The gross examination of the tissue sample by a nonpathologist in a primary telepathological diagnostic session assumedly increases the risk of selection of inappropriate tissue for the microscopic examination. A study to verify and estimate the significance of this source of error is difficult to design. The cited retrospective studies do not allow conclusions on the significance of this source of error because they do not show a trend to higher levels of diagnostic accuracy compared with the prospective studies (32). Some telepathology systems rely on the transmission of macroscopic images and subsequent visual and acoustic guidance of tissue sampling by the telepathologist with the aid of technician, pathologist assistant, or surgeon (3, 12). In the fields of microinvasive surgery, computer-assisted surgery, and telesurgery, sensors that allow for tactile sensation (i.e., telefeeling, telepalpation) are being developed that may be suitable for the tactile sensation needed for a remote telepathologist for FS diagnosis (32). Of note, in traditional second-opinion pathology, oftentimes a gross photograph or specimen may not be available to the consulting pathologist, who may need to rely upon the gross description supplied by the referring pathologist.

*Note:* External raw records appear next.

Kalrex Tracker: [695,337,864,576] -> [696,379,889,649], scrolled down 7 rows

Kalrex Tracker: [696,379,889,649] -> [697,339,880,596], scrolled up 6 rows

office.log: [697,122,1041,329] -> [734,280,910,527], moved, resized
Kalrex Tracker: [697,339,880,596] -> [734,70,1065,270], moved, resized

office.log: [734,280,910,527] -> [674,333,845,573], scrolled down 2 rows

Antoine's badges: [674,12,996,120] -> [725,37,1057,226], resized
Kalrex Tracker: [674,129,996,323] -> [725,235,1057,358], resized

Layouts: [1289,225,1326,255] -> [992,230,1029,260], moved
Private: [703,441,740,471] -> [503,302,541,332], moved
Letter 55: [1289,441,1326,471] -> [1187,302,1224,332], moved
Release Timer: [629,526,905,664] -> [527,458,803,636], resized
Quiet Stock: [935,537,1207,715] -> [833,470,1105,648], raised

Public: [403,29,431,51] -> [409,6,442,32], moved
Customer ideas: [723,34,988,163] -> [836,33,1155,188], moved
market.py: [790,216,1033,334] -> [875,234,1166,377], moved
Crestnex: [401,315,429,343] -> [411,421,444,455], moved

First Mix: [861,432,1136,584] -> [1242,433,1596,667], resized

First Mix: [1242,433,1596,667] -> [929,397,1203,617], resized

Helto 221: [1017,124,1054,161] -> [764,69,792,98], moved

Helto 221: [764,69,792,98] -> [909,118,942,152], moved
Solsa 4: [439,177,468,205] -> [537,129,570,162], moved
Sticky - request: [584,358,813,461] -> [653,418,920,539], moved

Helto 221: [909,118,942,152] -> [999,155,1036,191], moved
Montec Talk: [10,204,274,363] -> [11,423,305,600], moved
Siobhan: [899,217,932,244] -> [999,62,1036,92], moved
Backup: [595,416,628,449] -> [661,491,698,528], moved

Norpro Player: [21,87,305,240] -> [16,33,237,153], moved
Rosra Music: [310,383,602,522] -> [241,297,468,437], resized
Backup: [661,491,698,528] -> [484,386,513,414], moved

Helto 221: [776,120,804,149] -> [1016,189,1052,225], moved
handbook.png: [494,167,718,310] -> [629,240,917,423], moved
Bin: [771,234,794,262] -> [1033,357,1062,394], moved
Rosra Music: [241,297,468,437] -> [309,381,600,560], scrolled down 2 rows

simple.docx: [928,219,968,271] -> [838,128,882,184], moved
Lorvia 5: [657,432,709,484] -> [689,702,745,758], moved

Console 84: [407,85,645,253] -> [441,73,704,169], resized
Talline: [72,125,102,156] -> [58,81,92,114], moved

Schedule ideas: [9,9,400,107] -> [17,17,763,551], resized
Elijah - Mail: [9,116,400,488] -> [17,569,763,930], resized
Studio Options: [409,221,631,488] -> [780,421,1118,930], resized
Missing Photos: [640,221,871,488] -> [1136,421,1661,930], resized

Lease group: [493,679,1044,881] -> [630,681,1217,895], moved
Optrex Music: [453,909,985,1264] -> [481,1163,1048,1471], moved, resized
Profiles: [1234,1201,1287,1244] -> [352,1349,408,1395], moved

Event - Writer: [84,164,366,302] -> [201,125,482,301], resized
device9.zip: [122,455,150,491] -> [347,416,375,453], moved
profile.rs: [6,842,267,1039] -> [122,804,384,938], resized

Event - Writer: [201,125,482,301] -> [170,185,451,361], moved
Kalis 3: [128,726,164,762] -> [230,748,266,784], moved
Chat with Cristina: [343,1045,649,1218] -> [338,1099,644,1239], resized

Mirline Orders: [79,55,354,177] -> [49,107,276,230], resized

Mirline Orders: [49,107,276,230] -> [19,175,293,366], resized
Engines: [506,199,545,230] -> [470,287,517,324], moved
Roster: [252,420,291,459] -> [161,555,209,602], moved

In addition to assuring that the remote pathologist has access to adequate diagnostic material, laboratories involved in primary-diagnosis or second-opinion telepathology must identify the case appropriately; ensure that all appropriate clinical information is conveyed to the remote pathologist; and have procedures for data handling, archiving, and security. Because the effectiveness and accuracy of telepathology depend critically on the skill and judgment of the pathologist, both referring and consulting pathologists practicing telepathology should be trained in telepathology. Training should occur on the individual systems that the pathologist uses and on general telepathology and imaging principles and limitations. Specific laboratory guidelines should be driven by best clinical practices in conventional laboratory procedures. The complexity associated with these issues is beyond the scope of this study.

CONCLUSIONS

This study validates the use of telepathology for FS diagnosis, which meets community standards of diagnostic accuracy and can help support the reduced numbers of pathologists, while maintaining pathology support to surgical services at community-sized hospitals or hospitals lacking full-time pathology coverage.

Future studies will evaluate the effectiveness and feasibility for this technology to support real-time telepathology consultation between smaller hospitals, regional medical centers and the AFIP. In the future, clinically approved protocols will be developed for the provision of pathologic care using telepathology for routine, emergent, and FS diagnosis. This will support primary and second-opinion pathology diagnosis throughout the worldwide MHCS.